AMHERST, Mass.—Pianist Marilyn Nonken and clarinetist Michael Norsworthy will present a concert of new music in at 8 p.m. on Friday, March 10, in Buckley Recital Hall in the Arms Music Center at Amherst College. The program, titled “Beauty and Terror,” will include recent works by British, American and Australian composers. The concert and a reception to follow are free and open to the public.
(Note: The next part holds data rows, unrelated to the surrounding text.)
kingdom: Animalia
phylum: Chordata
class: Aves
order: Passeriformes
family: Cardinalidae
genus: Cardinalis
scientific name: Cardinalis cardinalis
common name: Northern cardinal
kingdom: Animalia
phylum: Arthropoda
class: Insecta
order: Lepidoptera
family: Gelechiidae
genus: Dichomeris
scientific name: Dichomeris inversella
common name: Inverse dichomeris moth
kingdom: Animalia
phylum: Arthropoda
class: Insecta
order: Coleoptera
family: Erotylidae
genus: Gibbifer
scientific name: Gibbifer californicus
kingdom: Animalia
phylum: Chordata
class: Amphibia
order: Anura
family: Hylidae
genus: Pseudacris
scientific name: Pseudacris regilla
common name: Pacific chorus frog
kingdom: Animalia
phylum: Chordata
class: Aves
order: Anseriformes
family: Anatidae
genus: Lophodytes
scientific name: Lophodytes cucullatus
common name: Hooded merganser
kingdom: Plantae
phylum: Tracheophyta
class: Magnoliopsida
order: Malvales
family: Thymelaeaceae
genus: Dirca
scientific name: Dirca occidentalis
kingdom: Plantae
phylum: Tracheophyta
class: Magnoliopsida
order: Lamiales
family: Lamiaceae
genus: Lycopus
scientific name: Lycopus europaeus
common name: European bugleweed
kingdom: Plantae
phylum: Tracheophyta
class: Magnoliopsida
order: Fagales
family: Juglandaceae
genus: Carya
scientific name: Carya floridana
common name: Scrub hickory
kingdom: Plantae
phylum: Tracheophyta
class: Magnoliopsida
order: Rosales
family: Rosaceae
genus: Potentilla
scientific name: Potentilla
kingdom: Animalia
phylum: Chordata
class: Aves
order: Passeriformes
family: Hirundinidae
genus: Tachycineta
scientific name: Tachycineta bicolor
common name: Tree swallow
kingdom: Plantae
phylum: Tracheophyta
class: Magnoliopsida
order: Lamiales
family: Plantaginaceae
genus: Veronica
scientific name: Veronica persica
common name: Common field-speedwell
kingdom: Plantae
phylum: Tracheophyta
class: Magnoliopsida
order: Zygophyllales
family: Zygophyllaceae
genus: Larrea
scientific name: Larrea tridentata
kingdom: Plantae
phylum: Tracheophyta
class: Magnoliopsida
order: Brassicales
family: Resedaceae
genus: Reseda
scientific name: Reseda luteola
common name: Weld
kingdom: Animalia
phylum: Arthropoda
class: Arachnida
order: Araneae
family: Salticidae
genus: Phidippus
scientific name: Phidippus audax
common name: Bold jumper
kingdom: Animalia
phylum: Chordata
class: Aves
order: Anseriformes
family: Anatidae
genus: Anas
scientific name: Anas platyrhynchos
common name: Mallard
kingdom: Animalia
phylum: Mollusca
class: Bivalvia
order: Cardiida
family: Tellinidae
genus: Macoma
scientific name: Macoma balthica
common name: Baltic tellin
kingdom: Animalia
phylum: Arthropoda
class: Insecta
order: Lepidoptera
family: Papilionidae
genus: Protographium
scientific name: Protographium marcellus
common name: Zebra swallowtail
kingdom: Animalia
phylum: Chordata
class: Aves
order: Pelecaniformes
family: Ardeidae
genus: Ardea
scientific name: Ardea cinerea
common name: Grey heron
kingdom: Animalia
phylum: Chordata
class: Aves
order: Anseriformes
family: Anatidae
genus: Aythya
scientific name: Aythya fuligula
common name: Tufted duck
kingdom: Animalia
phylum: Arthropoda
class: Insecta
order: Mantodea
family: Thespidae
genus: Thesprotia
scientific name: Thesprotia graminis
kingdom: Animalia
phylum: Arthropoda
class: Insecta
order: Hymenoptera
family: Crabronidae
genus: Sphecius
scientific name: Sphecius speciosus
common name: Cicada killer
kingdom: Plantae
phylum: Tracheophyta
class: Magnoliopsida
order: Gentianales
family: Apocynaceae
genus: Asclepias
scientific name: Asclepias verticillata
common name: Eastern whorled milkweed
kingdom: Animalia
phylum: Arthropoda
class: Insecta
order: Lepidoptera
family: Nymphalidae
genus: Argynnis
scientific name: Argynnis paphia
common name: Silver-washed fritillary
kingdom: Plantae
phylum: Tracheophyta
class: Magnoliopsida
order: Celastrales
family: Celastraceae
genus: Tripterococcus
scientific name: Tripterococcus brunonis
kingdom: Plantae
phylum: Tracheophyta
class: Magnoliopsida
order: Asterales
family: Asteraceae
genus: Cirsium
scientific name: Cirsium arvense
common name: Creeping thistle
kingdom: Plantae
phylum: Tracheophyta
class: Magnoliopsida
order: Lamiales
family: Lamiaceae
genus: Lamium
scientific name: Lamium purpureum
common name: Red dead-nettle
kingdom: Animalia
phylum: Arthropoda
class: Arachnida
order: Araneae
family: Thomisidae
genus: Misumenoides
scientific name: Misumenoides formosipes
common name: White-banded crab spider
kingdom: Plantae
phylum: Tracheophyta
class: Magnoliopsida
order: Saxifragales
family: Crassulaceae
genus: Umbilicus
Nonken has been called “a determined protector of important music” by The New York Times and “one of the greatest interpreters of new music” by American Record Guide. She is a major figure in the contemporary music scene in New York, where she is artistic director and co-founder of Ensemble 21. Her concerts have been presented by Carnegie Hall, Lincoln Center, IRCAM, Theatre Bouffe du Nord, the ABC (Australia) and the Guggenheim Museum. She has also appeared as a guest with the Chamber Music Society of Lincoln Center.

Norsworthy is the executive director of the Boston-based new music ensemble Callithumpian Consort, and is a member of Ensemble 21. He currently is artist-in-residence at Harvard University.

Both musicians have premiered works by prominent living composers such as Milton Babbitt, Elliot Carter and Brian Ferneyhough, and their appearance in Amherst represents the only local concert of such music in recent memory.

The program includes two world premieres: Michael Finnissy’s “Marilyn, Mike, Brian and the Cats” (2004) and Amherst College Valentine Professor of Music Richard Beaudoin’s “La bella confusione” (2005). Also included are Jason Eckardt’s “Tangled Loops” (1996), Finnissy’s “Kemp’s Morris” (1978) and Chris Dench’s “The Sadness of Detail “(2002). Julian Anderson’s “The Bearded Lady “(1994) rounds out the program. Anderson is the head of composition at Harvard University.